- **TASK BRIEF**
Output the rows below as a Markdown table with the columns Row and Line, skipping blank lines and omitting the pictures.

(Figure understanding tasks)
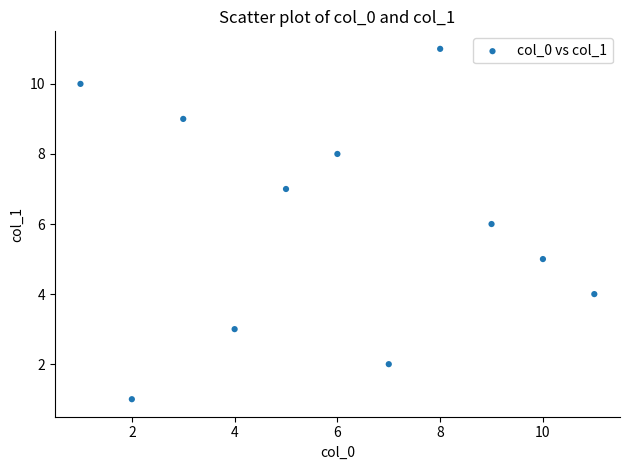

What is the average X value?

6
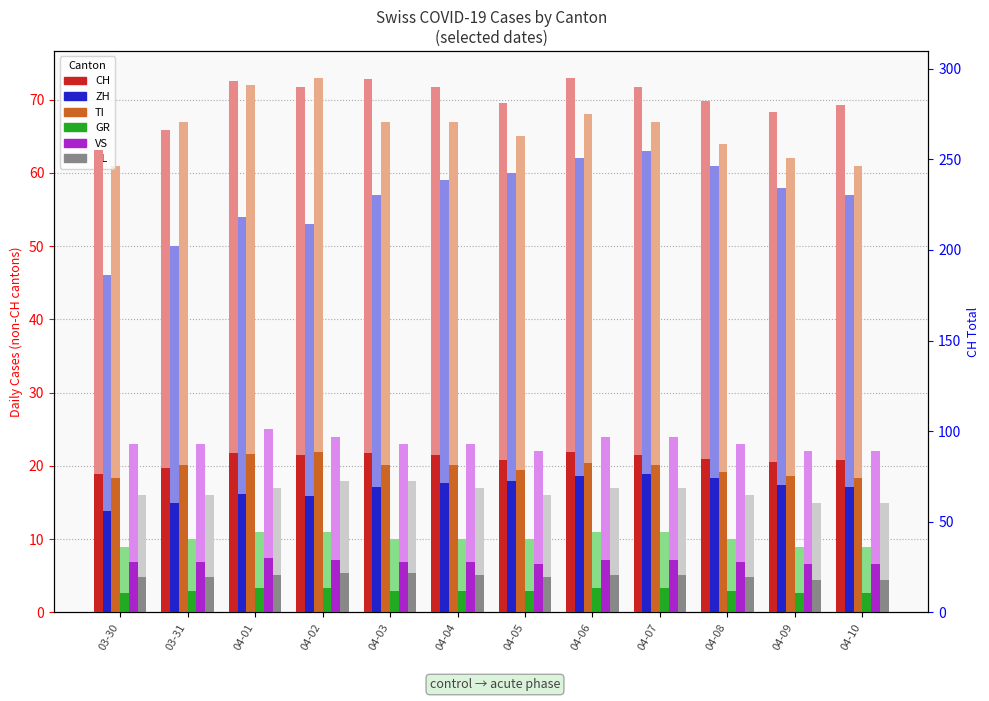

What position from the right is 04-07?

4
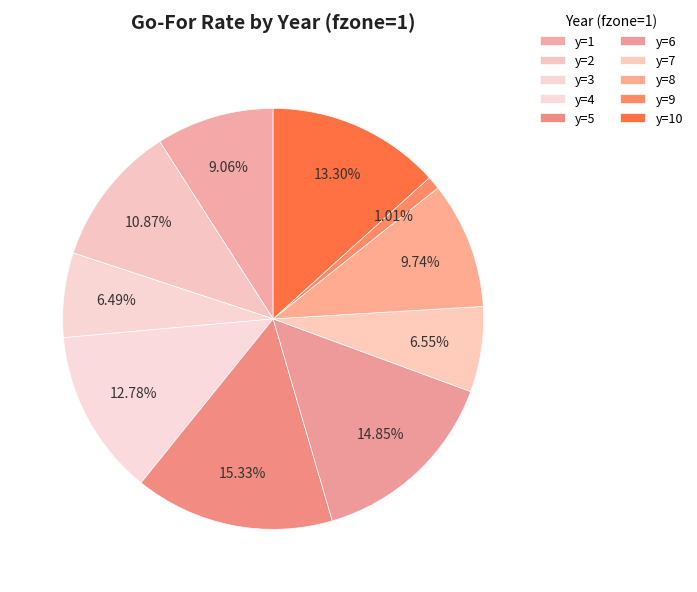

To the nearest percent, what is the average slice percentage?

10%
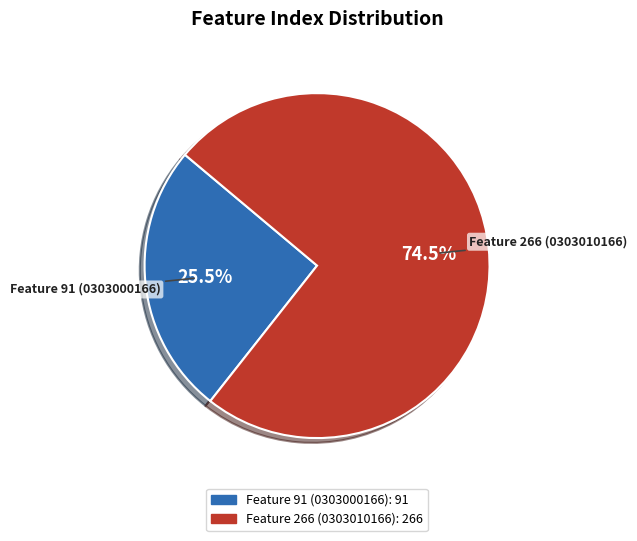

How many segments does this pie chart have?

2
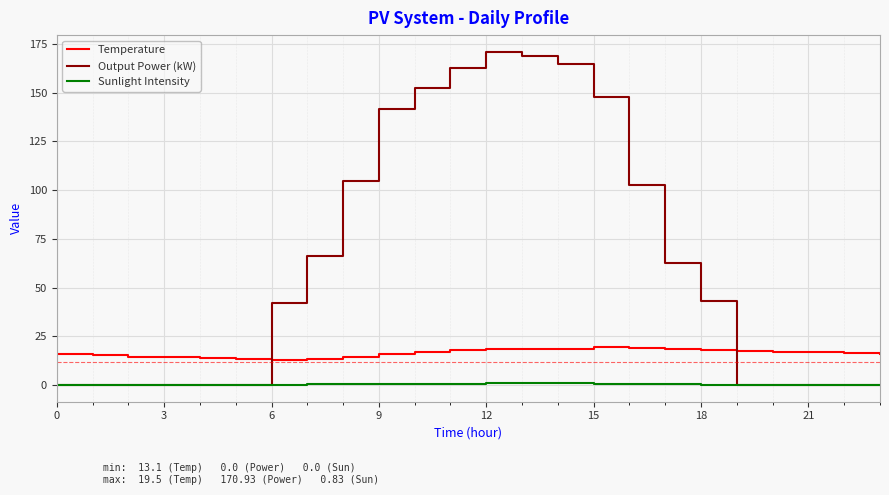

How many times do Output Power (kW) and Temperature cross each other?

2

- **FINAL ANSWER**
| Row | Line |
|---|---|
| 1 | What is the average X value? |
| 2 | 6 |
| 3 | What position from the right is 04-07? |
| 4 | 4 |
| 5 | To the nearest percent, what is the average slice percentage? |
| 6 | 10% |
| 7 | How many segments does this pie chart have? |
| 8 | 2 |
| 9 | How many times do Output Power (kW) and Temperature cross each other? |
| 10 | 2 |